**DIRECTIONS FOR THIS TASK:** Output every line below as it stands, dropping only the images.

Saved entries
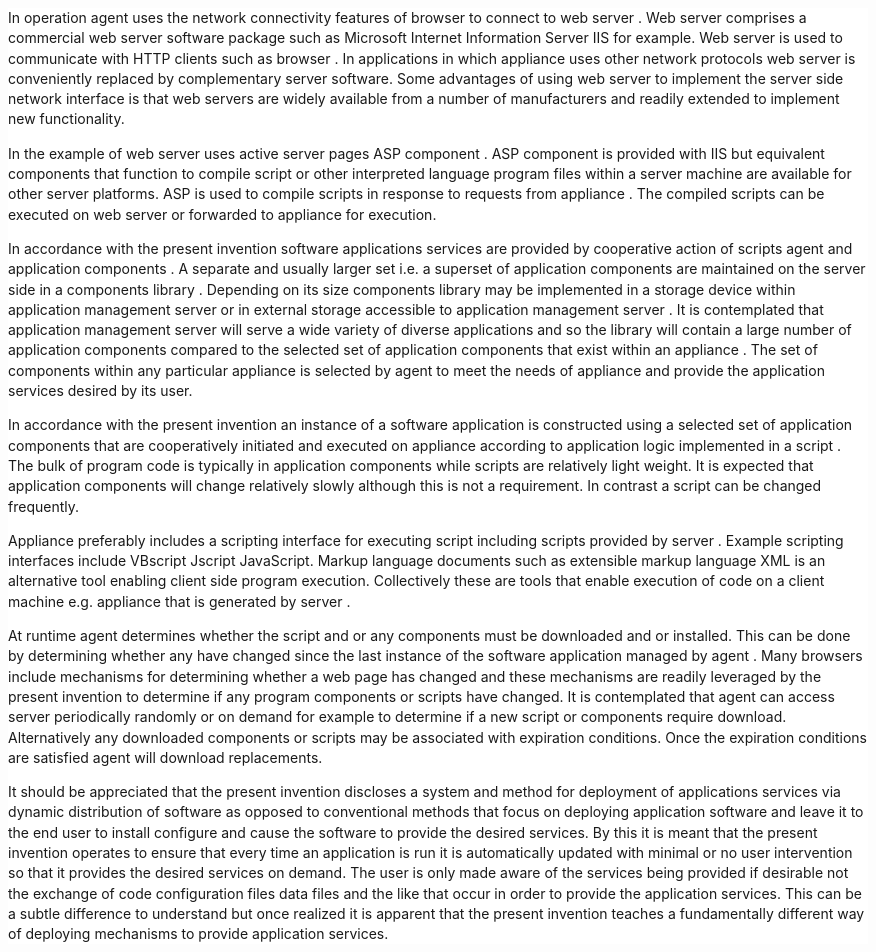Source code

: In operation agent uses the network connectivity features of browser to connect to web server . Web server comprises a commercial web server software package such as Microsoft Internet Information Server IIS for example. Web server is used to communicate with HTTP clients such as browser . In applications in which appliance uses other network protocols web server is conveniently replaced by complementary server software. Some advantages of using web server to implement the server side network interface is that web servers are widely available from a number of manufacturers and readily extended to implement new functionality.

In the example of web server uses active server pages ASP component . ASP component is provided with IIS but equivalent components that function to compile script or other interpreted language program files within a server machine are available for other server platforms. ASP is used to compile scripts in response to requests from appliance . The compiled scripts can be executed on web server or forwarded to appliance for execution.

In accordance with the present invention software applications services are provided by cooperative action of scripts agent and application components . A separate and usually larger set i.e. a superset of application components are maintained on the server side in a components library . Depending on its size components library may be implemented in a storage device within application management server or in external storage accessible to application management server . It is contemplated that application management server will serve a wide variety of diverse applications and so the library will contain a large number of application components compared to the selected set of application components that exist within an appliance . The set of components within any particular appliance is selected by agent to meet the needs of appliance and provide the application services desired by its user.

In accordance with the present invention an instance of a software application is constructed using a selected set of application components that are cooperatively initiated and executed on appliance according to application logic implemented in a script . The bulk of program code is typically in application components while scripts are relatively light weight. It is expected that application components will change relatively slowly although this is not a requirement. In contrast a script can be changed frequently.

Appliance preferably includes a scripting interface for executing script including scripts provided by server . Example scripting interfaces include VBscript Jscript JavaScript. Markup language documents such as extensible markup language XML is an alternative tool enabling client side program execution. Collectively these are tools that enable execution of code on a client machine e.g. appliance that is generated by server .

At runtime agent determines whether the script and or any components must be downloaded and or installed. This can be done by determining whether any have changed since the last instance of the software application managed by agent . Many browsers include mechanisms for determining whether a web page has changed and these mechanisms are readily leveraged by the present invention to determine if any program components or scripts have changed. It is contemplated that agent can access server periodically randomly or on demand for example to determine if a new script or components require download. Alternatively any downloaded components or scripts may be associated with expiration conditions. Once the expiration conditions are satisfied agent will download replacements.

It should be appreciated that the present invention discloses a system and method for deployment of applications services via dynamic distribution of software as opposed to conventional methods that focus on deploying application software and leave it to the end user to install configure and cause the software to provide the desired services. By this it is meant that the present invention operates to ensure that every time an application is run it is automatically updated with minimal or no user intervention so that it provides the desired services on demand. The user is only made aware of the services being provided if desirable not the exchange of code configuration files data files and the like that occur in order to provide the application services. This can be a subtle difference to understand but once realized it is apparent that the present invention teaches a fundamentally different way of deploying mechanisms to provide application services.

**EXERCISE ANSWER:**
Source code

: In operation agent uses the network connectivity features of browser to connect to web server . Web server comprises a commercial web server software package such as Microsoft Internet Information Server IIS for example. Web server is used to communicate with HTTP clients such as browser . In applications in which appliance uses other network protocols web server is conveniently replaced by complementary server software. Some advantages of using web server to implement the server side network interface is that web servers are widely available from a number of manufacturers and readily extended to implement new functionality.

In the example of web server uses active server pages ASP component . ASP component is provided with IIS but equivalent components that function to compile script or other interpreted language program files within a server machine are available for other server platforms. ASP is used to compile scripts in response to requests from appliance . The compiled scripts can be executed on web server or forwarded to appliance for execution.

In accordance with the present invention software applications services are provided by cooperative action of scripts agent and application components . A separate and usually larger set i.e. a superset of application components are maintained on the server side in a components library . Depending on its size components library may be implemented in a storage device within application management server or in external storage accessible to application management server . It is contemplated that application management server will serve a wide variety of diverse applications and so the library will contain a large number of application components compared to the selected set of application components that exist within an appliance . The set of components within any particular appliance is selected by agent to meet the needs of appliance and provide the application services desired by its user.

In accordance with the present invention an instance of a software application is constructed using a selected set of application components that are cooperatively initiated and executed on appliance according to application logic implemented in a script . The bulk of program code is typically in application components while scripts are relatively light weight. It is expected that application components will change relatively slowly although this is not a requirement. In contrast a script can be changed frequently.

Appliance preferably includes a scripting interface for executing script including scripts provided by server . Example scripting interfaces include VBscript Jscript JavaScript. Markup language documents such as extensible markup language XML is an alternative tool enabling client side program execution. Collectively these are tools that enable execution of code on a client machine e.g. appliance that is generated by server .

At runtime agent determines whether the script and or any components must be downloaded and or installed. This can be done by determining whether any have changed since the last instance of the software application managed by agent . Many browsers include mechanisms for determining whether a web page has changed and these mechanisms are readily leveraged by the present invention to determine if any program components or scripts have changed. It is contemplated that agent can access server periodically randomly or on demand for example to determine if a new script or components require download. Alternatively any downloaded components or scripts may be associated with expiration conditions. Once the expiration conditions are satisfied agent will download replacements.

It should be appreciated that the present invention discloses a system and method for deployment of applications services via dynamic distribution of software as opposed to conventional methods that focus on deploying application software and leave it to the end user to install configure and cause the software to provide the desired services. By this it is meant that the present invention operates to ensure that every time an application is run it is automatically updated with minimal or no user intervention so that it provides the desired services on demand. The user is only made aware of the services being provided if desirable not the exchange of code configuration files data files and the like that occur in order to provide the application services. This can be a subtle difference to understand but once realized it is apparent that the present invention teaches a fundamentally different way of deploying mechanisms to provide application services.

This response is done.